In support of the motion, Plaintiff advances the Declaration of Levon Kantzabedian, attached to which are both unedited and redlined versions of the proposed amended complaint. The attorney declaration further explains that the proposed amendments delete redundant language, add factual detail, adds Allied as a named party, and corrects the name “Westfield Corporation” to “Culver City Mall, LLC,” while maintaining the same two causes of action originally alleged. (Kantzabedian Decl. ¶¶ 3-13.) The attorney declaration further provides:
- The facts concerning the mall’s emergency application system and the conflicting instructions given to Plaintiff were first discovered on or about May 2024 during preparation when Plaintiff’s current counsel assumed the case as lead handling attorney. Immediately, Plaintiff’s counsel began efforts to obtain the workers’ compensation deposition transcript and records.
- The most significant factual discoveries occurred on October 18, 2024, when counsel finally received Plaintiff’s workers’ compensation deposition transcript.
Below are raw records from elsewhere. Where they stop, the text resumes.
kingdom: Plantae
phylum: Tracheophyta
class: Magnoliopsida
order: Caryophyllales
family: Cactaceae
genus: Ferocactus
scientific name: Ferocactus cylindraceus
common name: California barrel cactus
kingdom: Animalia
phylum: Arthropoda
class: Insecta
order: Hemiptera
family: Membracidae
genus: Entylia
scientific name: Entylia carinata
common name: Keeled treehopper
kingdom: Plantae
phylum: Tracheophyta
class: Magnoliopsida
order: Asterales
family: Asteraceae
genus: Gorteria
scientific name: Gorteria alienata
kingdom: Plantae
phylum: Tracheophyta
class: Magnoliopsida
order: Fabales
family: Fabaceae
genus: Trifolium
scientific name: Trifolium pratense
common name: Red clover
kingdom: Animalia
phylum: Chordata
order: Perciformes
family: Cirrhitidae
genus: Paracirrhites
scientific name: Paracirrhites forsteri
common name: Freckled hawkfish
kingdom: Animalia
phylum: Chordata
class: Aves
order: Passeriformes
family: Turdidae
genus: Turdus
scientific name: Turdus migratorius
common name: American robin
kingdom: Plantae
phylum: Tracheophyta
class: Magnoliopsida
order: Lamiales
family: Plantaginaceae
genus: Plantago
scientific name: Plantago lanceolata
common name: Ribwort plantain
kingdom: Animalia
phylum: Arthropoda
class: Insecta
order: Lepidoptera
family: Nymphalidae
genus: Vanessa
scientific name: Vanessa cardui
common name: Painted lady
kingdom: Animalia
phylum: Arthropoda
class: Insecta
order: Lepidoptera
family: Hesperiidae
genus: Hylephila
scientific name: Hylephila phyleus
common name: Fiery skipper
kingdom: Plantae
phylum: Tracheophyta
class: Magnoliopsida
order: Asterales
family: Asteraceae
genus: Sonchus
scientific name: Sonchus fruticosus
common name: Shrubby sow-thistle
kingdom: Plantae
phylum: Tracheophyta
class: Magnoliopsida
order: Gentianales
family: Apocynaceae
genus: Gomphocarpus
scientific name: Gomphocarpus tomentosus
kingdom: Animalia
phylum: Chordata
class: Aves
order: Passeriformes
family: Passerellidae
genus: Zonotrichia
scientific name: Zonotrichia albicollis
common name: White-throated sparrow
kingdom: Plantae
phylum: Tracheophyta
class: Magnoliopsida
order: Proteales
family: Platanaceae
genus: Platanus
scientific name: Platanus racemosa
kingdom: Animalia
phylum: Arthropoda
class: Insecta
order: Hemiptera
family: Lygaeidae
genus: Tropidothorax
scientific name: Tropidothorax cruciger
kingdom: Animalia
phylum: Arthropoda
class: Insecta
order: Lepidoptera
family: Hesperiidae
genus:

- Most notably, the central factual basis for the proposed amendments stems from Plaintiff’s workers’ compensation deposition transcript, which counsel diligently pursued throughout 2024 but did not receive until October 18, 2024. […]
- The law firm also experienced significant administrative challenges during the relevant time period, including the departure of one attorney and one paralegal, which created temporary difficulties in case management and deadline tracking.
(Kantzabedian Decl ¶¶ 15-18.)
Thus, the Court finds the attorney declaration satisfies the procedural requirements of specifying the effect of the proposed amendments, why the proposed amendments are necessary and proper, when the facts giving rise to the proposed amendments were discovered, and the reasons why the request was not made sooner.
Allied argues it will be prejudiced by the delay, both from May-October 18, 2024 to December 4, 2024 when Plaintiff first moved for leave to amend, and the additional delay from January 16, 2025 when that motion was denied to June 25, 2025, when Plaintiff filed the instant motion, because on June 2, 2025, it filed a motion for summary judgment. Culver argues it will be prejudiced because the proposed amendments expand Plaintiff’s theory of liability from simply defective doors to now encompassing prior criminal activity and inadequate security staffing.
As for the purported prejudices, “the fact that the amendment involves a change in legal theory which would make admissible evidence damaging to the opposing party is not the kind of prejudice the court will consider.” (Weil & Brown, supra, at ¶ 6:656, citations omitted.)
Further, the Court finds that the staffing issues adequately explain Plaintiff’s delay in filing the proposed amendment even after the facts giving rise to the proposed amendments were discovered, especially in light of the strong public policy favoring amendment.
CONCLUSION AND ORDER
Therefore, in light of the strong public policy favoring amendment, the fact that Plaintiff’s motion is both procedurally and substantively proper, and because Defendants have not demonstrated prejudice warranting denial, the Court grants Plaintiff’s motion for leave to amend the complaint.
Plaintiff shall file and serve the proposed Amended Complaint on or before July 31, 2025.
The Court further orders Plaintiff to provide notice of the Court’s ruling and file the notice with a proof of service forthwith.